In the spreadsheet excerpt below, the results of two sample sets from the same organization are being compared: Sample Set 3 vs. Sample Set 2 (SS2). As you can see in columns F, H, and I, there are differences for the <archref> and <author> elements. This information was used to ensure that the data model and corresponding software data structures accommodated these use cases.
Spreadsheet excerpt showing the comparison of data from two EAD sample sets:
Takeaway:
The data collected with these scripts was enormously useful. It not only helped us refine the data model and software data structures as our EAD corpus grew, but also allowed us to compare the EAD structure across archival repositories.
Question: How many times does an element appear in the EAD?
Motivation:
We wanted to identify EADs that would be suitable candidates for various testing scenarios.
Script: gen-element-counts.sh
The gen-element-counts.sh script, written in Bash, contains a simple set of commands that leverage the grep utility’s “extended regular expression” and “count” functionality. The script prints the results in comma separated value (CSV) format to STDOUT. By redirecting the script output to a .csv file, one can import and review the results using a spreadsheet application.
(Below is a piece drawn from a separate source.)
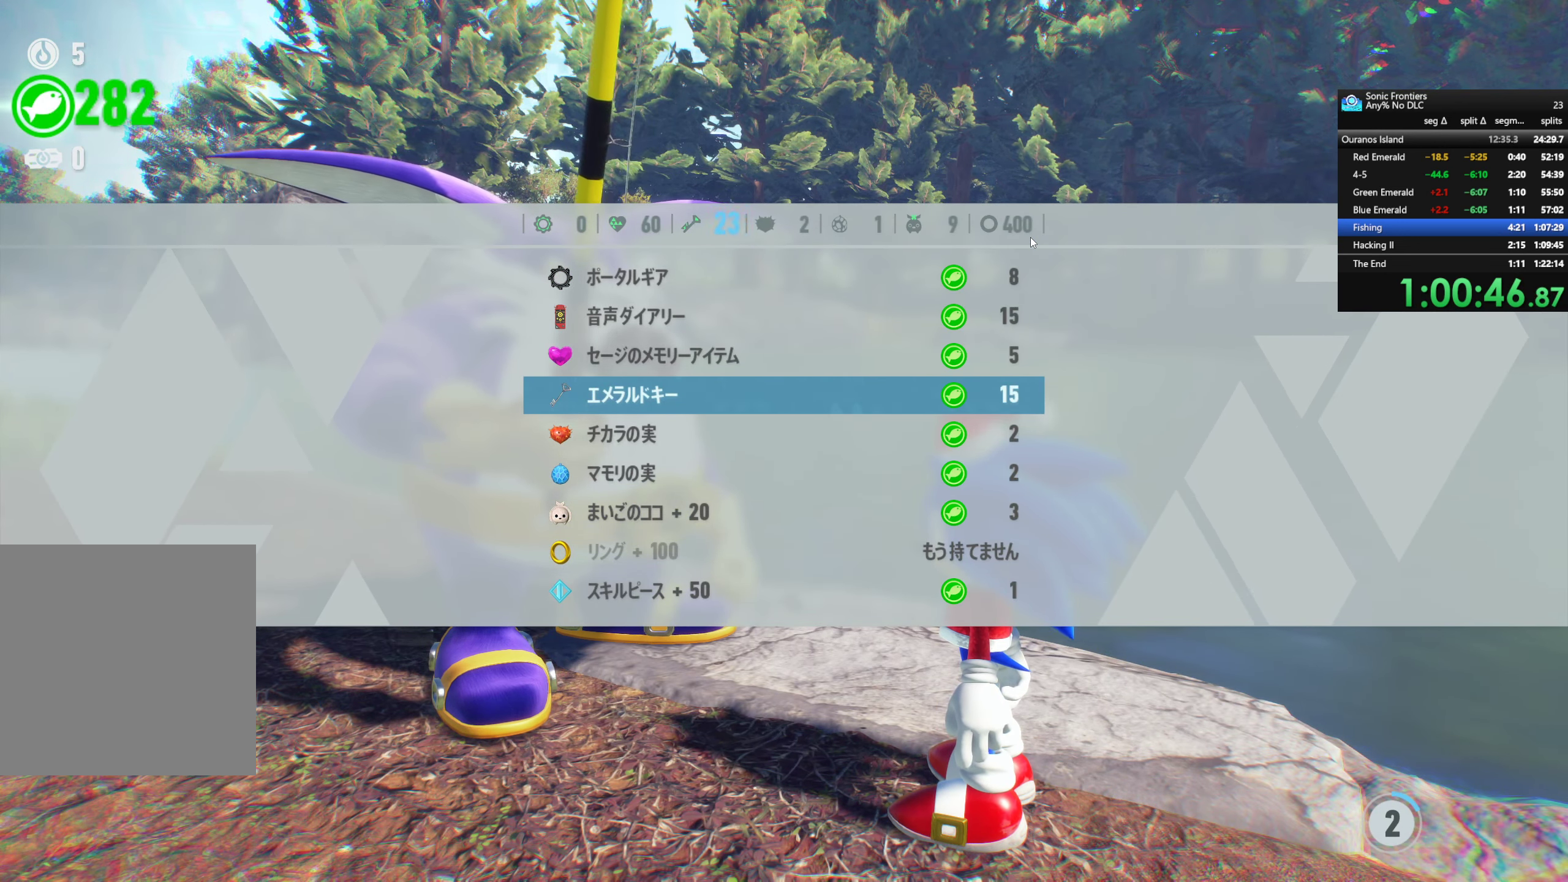
{"buttons": [], "left_stick": "center", "right_stick": "center", "events": [[100, "CROSS", "down"], [184, "CROSS", "up"], [350, "DPAD_UP", "down"], [450, "DPAD_UP", "up"]]}
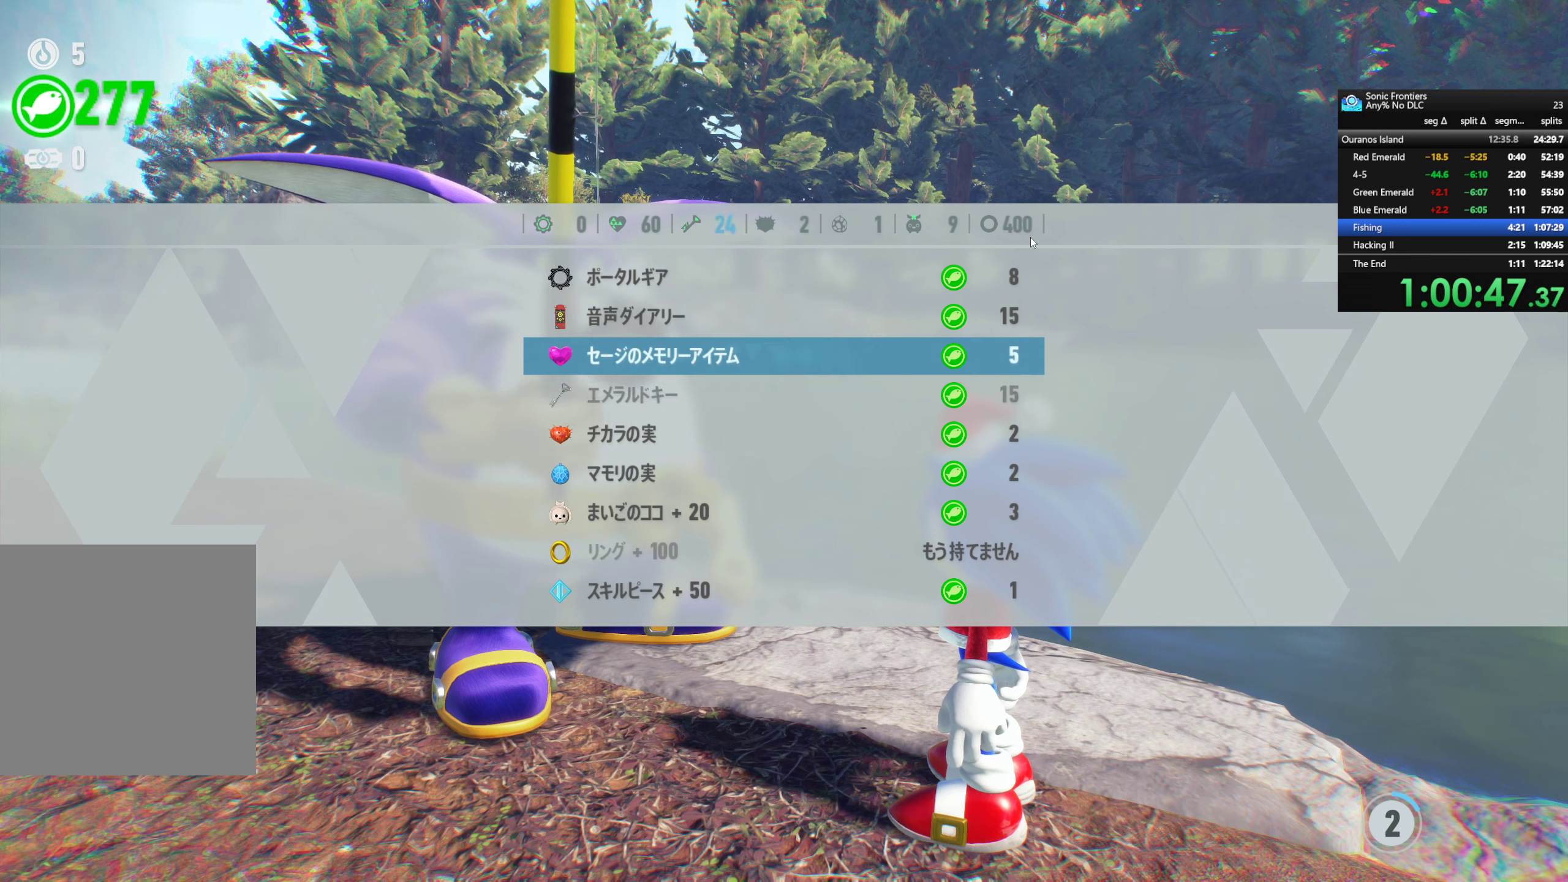
{"buttons": [], "left_stick": "center", "right_stick": "center", "events": [[250, "CROSS", "down"], [300, "CROSS", "up"], [383, "CROSS", "down"], [466, "CROSS", "up"]]}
Sorting the spreadsheet by column in descending order, one can see which elements appear most frequently in the EAD.
Examples are shown below.
One may ask why the data isn’t column oriented instead of row oriented,e.g., “Shouldn’t column A contain the element names and column B contain the element counts?” The row-oriented output allows one to run the script over an arbitrary number of EADs, directing the output to a file. The file can be processed (see below), and the results loaded into a spreadsheet application. This allows one to determine the EADs with the largest number of a given element across the entire input set. The third spreadsheet excerpt below demonstrates this use case, e.g., fales/mss_343.xml has the greatest number of accessrestrict elements at 2,343.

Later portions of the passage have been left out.